How to find that $\exists !xP(x) \equiv \exists x(P(x) \land \forall y(P(y) \rightarrow y=x))$ when only LHS is given? $$\exists !xP(x) \equiv \exists x(P(x) \land \forall y(P(y) \rightarrow y=x))$$
By writing down what each of the side means in English sentence, I can show that both of them are are the same thing.
LHS: There exists unique value of x such that it satisfies P(x)
RHS: There exists some values x which satisfy P(x) and if any other value also satisfies P, then it is equal to x. This essentially means that all x are the same value. So it is unique.
But I'm unable to figure out a way of going to the RHS when only the LHS is given. How do I find the RHS when only the LHS is given?
 A: Yes, you have done it.
You have taken the LHS. $~\exists! x~P(x)$
You have interpreted this to be equivalent to the statement, "There exists unique value of $x$ such that it satisfies $P(x)$".
You have established that, "There exists some values $x$ which satisfy $P(x)$ and/but if any value satisfies $P$, then it is equal to $x$," has an equivalent sematic meaning.
Then you translated that semantics into the syntax: $\exists x~(P(x)\wedge \forall y~(P(y)\to y=x))$
Then by the chain rule for equivalence, you are done. $$\exists!x~P(x)~\iff~\exists x~(P(x)\wedge \forall y~(P(y)\to y=x))$$
That is all that is required.   It is very much the reason why the $\exists!$ quantifier is defined that way.
A: If as you say the LHS is defined as the RHS, then note that the proof that they are equivalent is immediate, because the meaning of a definition is that the notation being defined (in this case the LHS) is equivalent to something (in this case the RHS). So there is really nothing to prove.

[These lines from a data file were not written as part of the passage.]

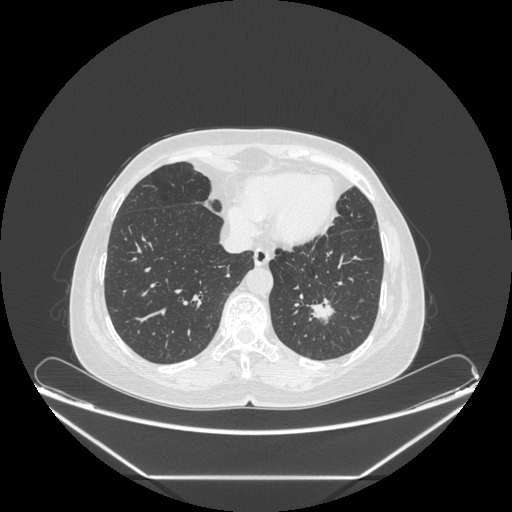
Chest CT, one axial slice; position 73 of 241 along the scan axis; reconstruction kernel STANDARD; 120 kVp; lung window (W 1500 / L -600 HU); 1.25 mm slice thickness; 512 × 512 image matrix. Patient: female, 63 years. Case-level facts recorded for this patient, not image findings: clinical TNM (as recorded): T1c N0 M0.
Outlined on this slice (rectangle marked by the reading radiologist):
- lung tumour (recorded histology: adenocarcinoma): bounding box [x1, y1, x2, y2] px = [310, 292, 339, 324]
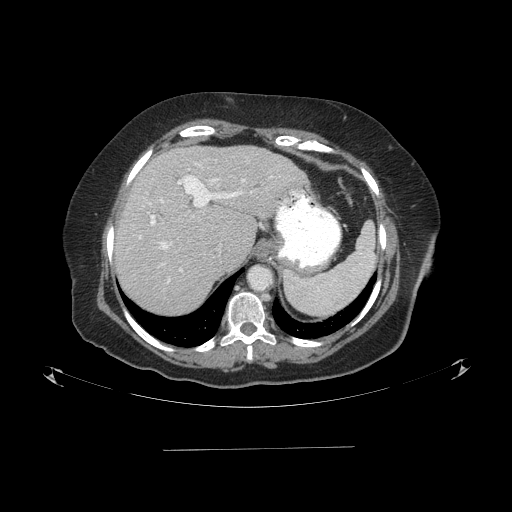
Contrast-enhanced abdominal CT (liver protocol), one axial slice; position 67 of 103 along the scan axis; one of 2 acquisitions stored at this slice position; soft-tissue window (W 400 / L 40 HU); 2.5 mm slice thickness; 512 × 512 image matrix, field of view 500 × 500 mm. Case-level facts recorded for this patient, not image findings: diagnosis: hepatocellular carcinoma (patient treated with transarterial chemoembolisation; whether this scan precedes or follows treatment is not stated here); TNM stage (as recorded): Stage-IIIA; Child-Pugh class: A; tumour differentiation: poorly differentiated.
Structures marked on this image (semi-automatically segmented with operator editing):
- abdominal aorta: bounding box <248,266,272,290> (left, top, right, bottom; pixels)
- liver parenchyma outside the tumour (the mass and vessels are separate outlines, so this box may not span the whole liver): <114,146,308,314>
- portal vein: <139,164,273,283>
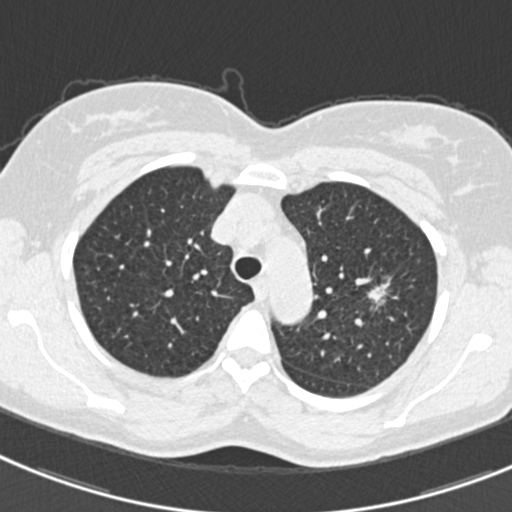
Low-dose screening chest CT, one axial slice; position 243 of 309 along the scan axis; lung window (W 1500 / L -600 HU); 1 mm slice thickness; 512 × 512 image matrix, field of view 302 × 302 mm.
Outlined on this slice (outlined manually by an expert reader):
- lesion 1 (tumor, upper lobe of left lung): bounding box <369,285,387,304> (left, top, right, bottom; pixels)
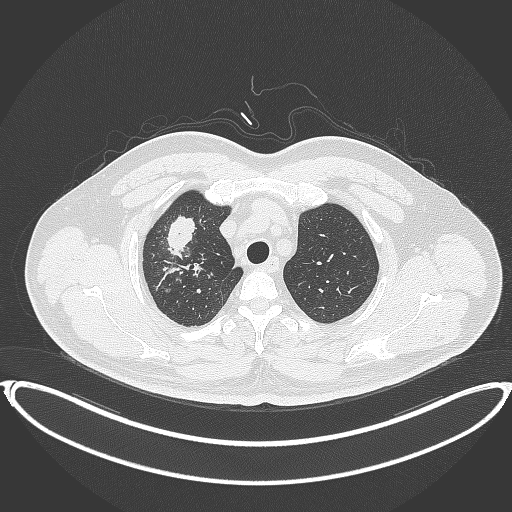
Chest CT, one axial slice; position 321 of 399 along the scan axis; reconstruction kernel B70f; 120 kVp; lung window (W 1500 / L -600 HU); 1 mm slice thickness; 512 × 512 image matrix, field of view 445 × 445 mm. Male patient, age 53 years. Case-level facts recorded for this patient, not image findings: clinical TNM (as recorded): T2a N0 M0.
Annotated regions visible in this slice (rectangle marked by the reading radiologist):
- lung tumour (recorded histology: adenocarcinoma): bounding box (x1, y1, x2, y2) in pixels: (162, 213, 200, 258)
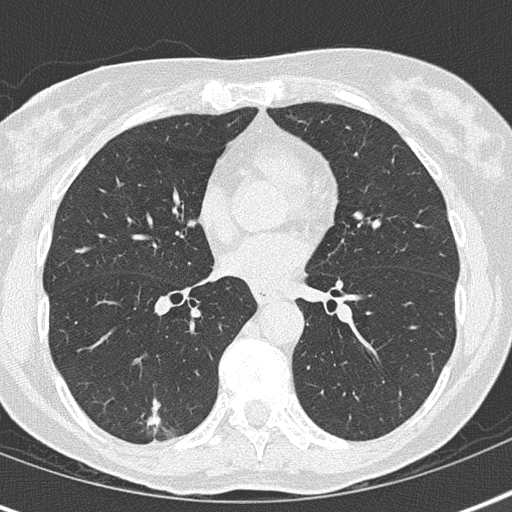
Axial slice from a low-dose chest CT screening exam, first (baseline) screen, lung window (W 1500 / L -600 HU), 2 mm slice thickness, lung (sharp) reconstruction kernel (B50f), 512 × 512 image matrix. Female, age 69 years at enrolment. Current smoker at enrolment.
• Lesion marked by an expert reader, bounding box [x1, y1, x2, y2] px = [118, 395, 181, 453].
• The screening reader recorded 2 non-calcified nodules or masses ≥4 mm on this exam (right lower lobe, left lower lobe); which of them this box marks is not recorded.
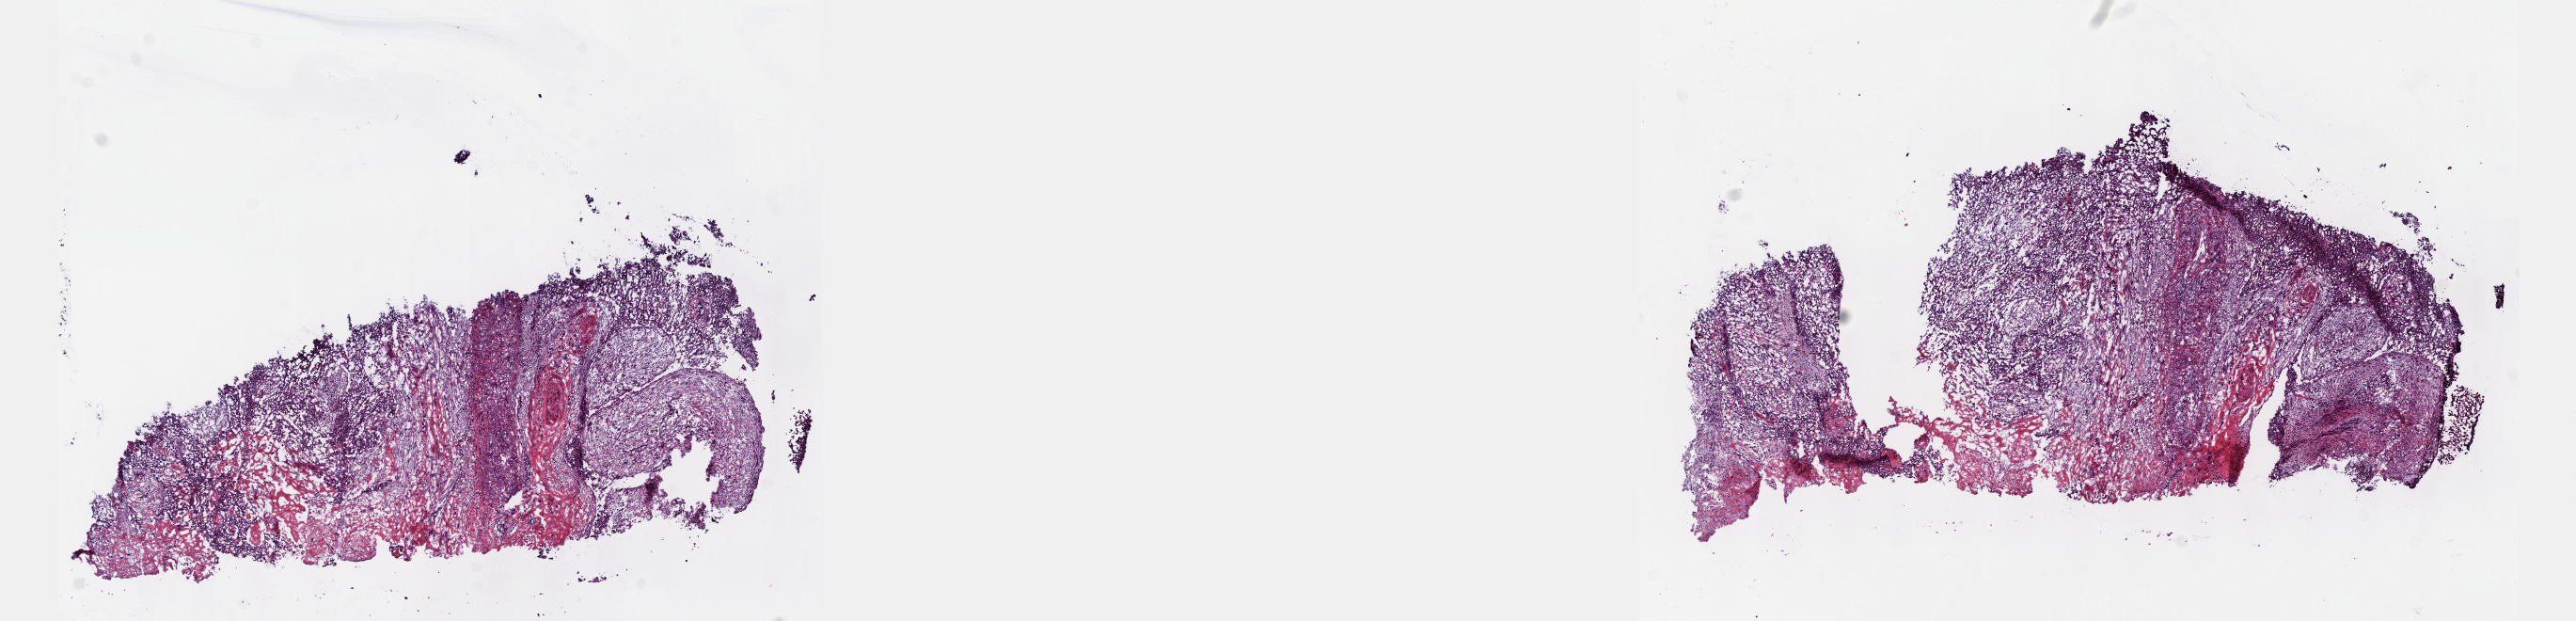
Whole-slide histology image, H&E, shown as a low-resolution overview of the whole scanned area (about 22.1 x 5.3 mm, from a 40x scan); frozen section from the top of the tissue portion; bladder, primary tumour sample. Male patient. Histologic grade: high grade. Composition of this section per pathologist review: tumour cells 100%, tumour nuclei 65%, normal cells 0%, stromal cells 0%, necrosis 0%. Infiltration values recorded for this section: lymphocyte infiltration 3%, monocyte infiltration 0%, neutrophil infiltration 0%.
Diagnosis: Transitional cell carcinoma. TNM: T4 N1 MX. AJCC pathologic stage: IV (6th edition).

Note that one is free to define all sorts of notation, but they may not be useful. What makes this particular notation involving "$\exists!$" defined this way useful is that it correctly captures the intended notion of uniqueness. Beware that this justification of usefulness cannot be proven, since there is no way we can explain "uniqueness" without already understanding it or defining it in the way it is done here!